EXERCISE DATA.
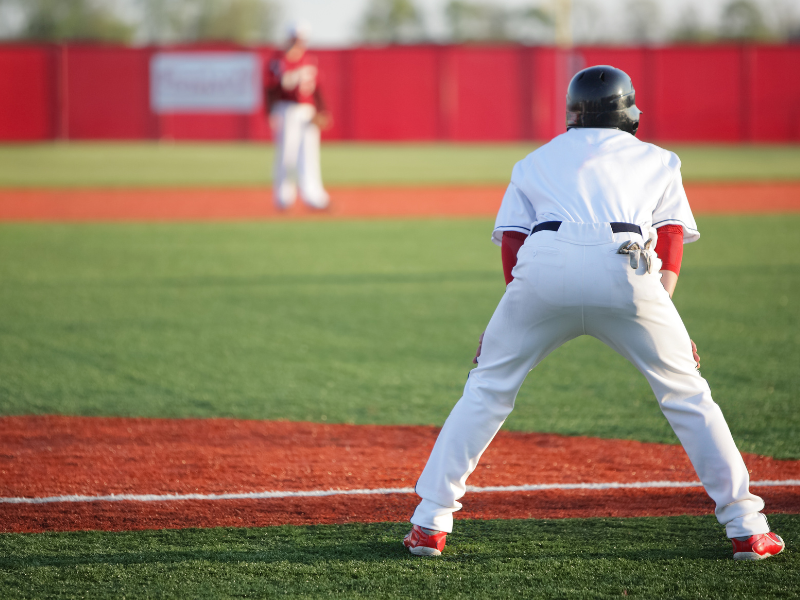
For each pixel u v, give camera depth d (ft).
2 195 203.51
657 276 34.65
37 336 81.35
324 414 60.34
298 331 83.82
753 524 36.65
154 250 130.52
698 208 178.70
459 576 36.14
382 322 87.45
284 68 161.07
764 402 61.52
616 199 34.91
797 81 377.91
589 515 42.83
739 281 105.19
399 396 64.54
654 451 52.31
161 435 55.77
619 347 35.91
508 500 44.86
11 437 55.16
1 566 37.27
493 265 118.42
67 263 119.14
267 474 48.91
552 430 56.44
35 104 385.29
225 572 36.73
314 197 167.63
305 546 39.40
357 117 394.11
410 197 202.80
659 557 37.76
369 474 48.96
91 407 61.57
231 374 70.03
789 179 229.86
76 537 40.45
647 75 383.04
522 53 390.21
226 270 114.62
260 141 397.39
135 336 81.61
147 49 387.75
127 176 247.50
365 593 34.68
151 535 40.70
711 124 383.04
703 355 74.18
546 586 35.14
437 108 394.73
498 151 346.54
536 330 35.60
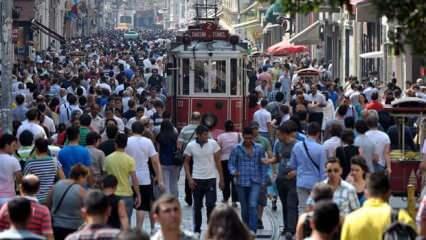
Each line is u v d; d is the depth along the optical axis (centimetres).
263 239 3716
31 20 11869
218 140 4084
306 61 11494
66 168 3347
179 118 6216
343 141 3491
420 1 2120
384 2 2141
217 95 6191
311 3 2217
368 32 9819
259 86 7506
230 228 1962
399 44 2181
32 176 2658
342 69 11356
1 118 5028
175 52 6219
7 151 3206
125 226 2784
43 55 13712
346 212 2723
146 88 7731
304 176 3384
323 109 5678
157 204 2078
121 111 5384
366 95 6294
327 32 11975
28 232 2273
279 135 3634
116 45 19650
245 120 6191
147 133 4056
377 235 2339
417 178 3850
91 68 10425
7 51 5072
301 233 2419
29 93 6500
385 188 2369
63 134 4119
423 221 2447
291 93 7469
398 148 4009
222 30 6253
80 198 2822
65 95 6028
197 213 3738
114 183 2878
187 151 3734
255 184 3656
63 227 2816
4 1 5084
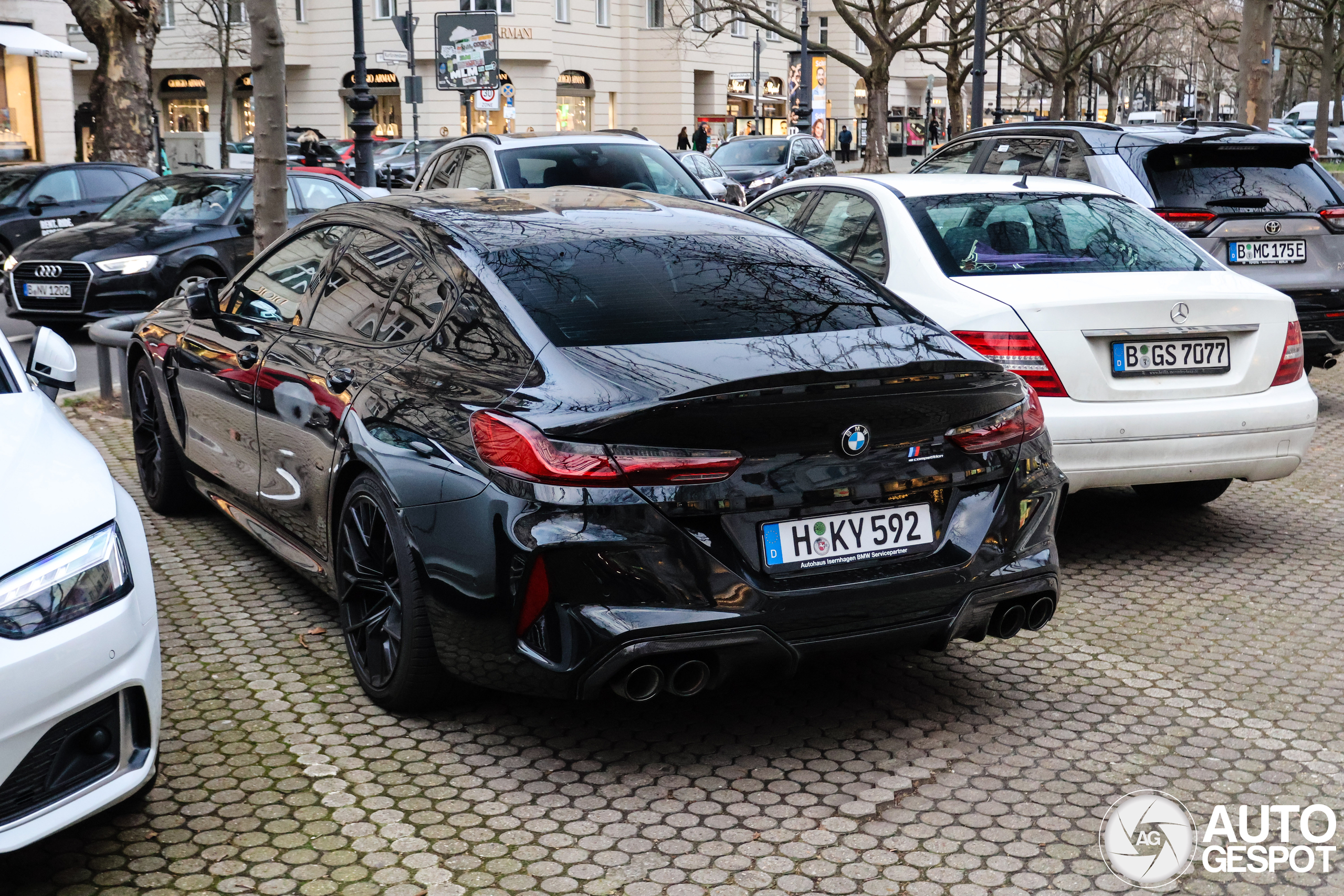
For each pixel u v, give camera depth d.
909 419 3.50
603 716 3.97
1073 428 5.08
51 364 4.25
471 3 43.03
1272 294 5.44
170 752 3.70
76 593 2.86
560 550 3.24
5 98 30.20
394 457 3.67
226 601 5.00
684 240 4.24
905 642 3.55
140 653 2.96
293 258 5.00
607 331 3.62
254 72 8.81
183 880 3.03
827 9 63.38
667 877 3.06
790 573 3.39
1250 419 5.27
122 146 20.33
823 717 3.99
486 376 3.57
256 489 4.82
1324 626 4.83
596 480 3.22
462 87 20.95
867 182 6.34
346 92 48.41
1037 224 5.88
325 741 3.78
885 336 3.78
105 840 3.21
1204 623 4.87
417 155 30.08
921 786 3.53
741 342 3.61
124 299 11.69
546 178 10.43
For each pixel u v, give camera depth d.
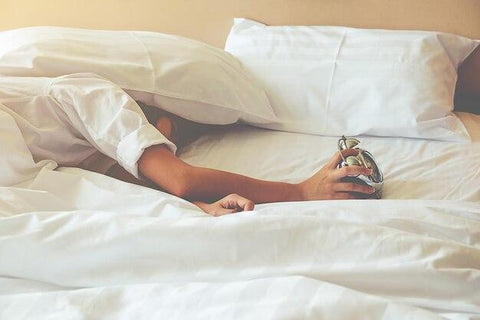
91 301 0.78
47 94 1.26
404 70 1.48
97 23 1.99
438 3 1.61
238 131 1.61
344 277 0.78
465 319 0.71
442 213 0.95
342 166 1.22
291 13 1.74
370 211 0.99
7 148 1.14
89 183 1.13
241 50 1.69
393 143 1.46
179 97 1.46
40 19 2.05
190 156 1.50
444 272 0.76
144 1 1.90
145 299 0.77
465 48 1.58
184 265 0.83
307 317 0.69
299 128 1.55
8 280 0.87
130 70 1.44
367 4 1.66
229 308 0.72
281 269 0.80
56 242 0.86
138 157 1.19
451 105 1.50
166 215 1.02
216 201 1.21
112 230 0.86
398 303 0.70
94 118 1.24
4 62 1.44
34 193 1.06
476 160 1.33
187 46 1.56
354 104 1.52
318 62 1.57
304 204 1.08
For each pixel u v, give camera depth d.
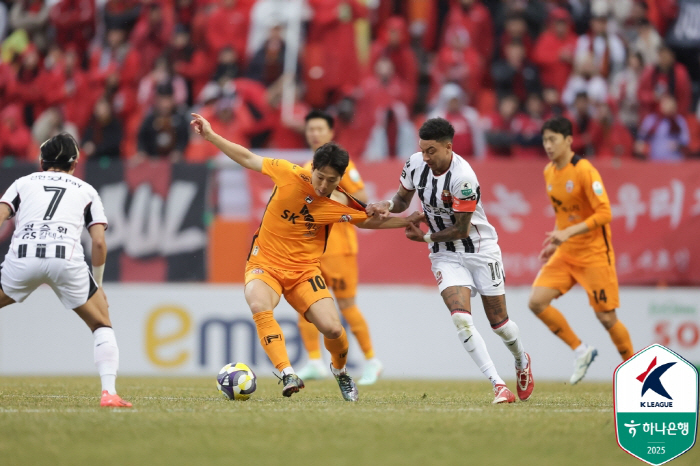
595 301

EXERCISE. Leave out the pictures. Transcribe the rest of the listing above exactly.

WRITTEN REPLY.
For each pixel u v, give camera depth d (ft).
2 195 203.51
657 276 34.65
37 336 81.35
324 414 60.34
298 331 83.82
753 524 36.65
154 250 130.52
698 208 178.70
459 576 36.14
382 322 87.45
284 68 161.07
764 402 61.52
616 199 34.91
797 81 377.91
589 515 42.83
739 281 105.19
399 396 64.54
654 451 52.31
161 435 55.77
619 347 35.91
508 500 44.86
11 437 55.16
1 566 37.27
493 265 118.42
67 263 119.14
267 474 48.91
552 430 56.44
35 104 385.29
225 572 36.73
314 197 167.63
305 546 39.40
357 117 394.11
410 197 202.80
659 557 37.76
369 474 48.96
91 407 61.57
231 374 70.03
789 179 229.86
76 537 40.45
647 75 383.04
522 53 390.21
226 270 114.62
260 141 397.39
135 336 81.61
147 49 387.75
127 176 247.50
365 593 34.68
151 535 40.70
711 124 383.04
703 355 74.18
546 586 35.14
437 108 394.73
498 151 346.54
536 330 35.60
Each line is u v d; d is the depth along the optical axis (centimetres).
263 239 3716
31 20 11869
218 140 4084
306 61 11494
66 168 3347
179 118 6216
343 141 3491
420 1 2120
384 2 2141
217 95 6191
311 3 2217
368 32 9819
259 86 7506
230 228 1962
399 44 2181
32 176 2658
342 69 11356
1 118 5028
175 52 6219
7 151 3206
125 226 2784
43 55 13712
346 212 2723
146 88 7731
304 176 3384
323 109 5678
157 204 2078
121 111 5384
366 95 6294
327 32 11975
28 232 2273
279 135 3634
116 45 19650
245 120 6191
147 133 4056
377 235 2339
417 178 3850
91 68 10425
7 51 5072
301 233 2419
29 93 6500
385 188 2369
63 134 4119
423 221 2447
291 93 7469
398 148 4009
222 30 6253
80 198 2822
65 95 6028
197 213 3738
114 183 2878
187 151 3734
255 184 3656
63 227 2816
4 1 5084
For each pixel u v, give camera depth d.
909 419 3.50
603 716 3.97
1073 428 5.08
51 364 4.25
471 3 43.03
1272 294 5.44
170 752 3.70
76 593 2.86
560 550 3.24
5 98 30.20
394 457 3.67
226 601 5.00
684 240 4.24
905 642 3.55
140 653 2.96
293 258 5.00
607 331 3.62
254 72 8.81
183 880 3.03
827 9 63.38
667 877 3.06
790 573 3.39
1250 419 5.27
122 146 20.33
823 717 3.99
486 376 3.57
256 489 4.82
1324 626 4.83
596 480 3.22
462 87 20.95
867 182 6.34
346 92 48.41
1037 224 5.88
325 741 3.78
885 336 3.78
105 840 3.21
1204 623 4.87
417 155 30.08
921 786 3.53
741 342 3.61
124 299 11.69
546 178 10.43
For each pixel u v, give camera depth d.
91 301 0.78
47 94 1.26
404 70 1.48
97 23 1.99
438 3 1.61
238 131 1.61
344 277 0.78
465 319 0.71
442 213 0.95
342 166 1.22
291 13 1.74
370 211 0.99
7 148 1.14
89 183 1.13
241 50 1.69
393 143 1.46
179 97 1.46
40 19 2.05
190 156 1.50
444 272 0.76
144 1 1.90
145 299 0.77
465 48 1.58
184 265 0.83
307 317 0.69
299 128 1.55
8 280 0.87
130 70 1.44
367 4 1.66
229 308 0.72
281 269 0.80
56 242 0.86
138 157 1.19
451 105 1.50
166 215 1.02
216 201 1.21
112 230 0.86
398 303 0.70
94 118 1.24
4 62 1.44
34 193 1.06
476 160 1.33
187 46 1.56
354 104 1.52
318 62 1.57
304 204 1.08
For each pixel u v, give camera depth d.
595 301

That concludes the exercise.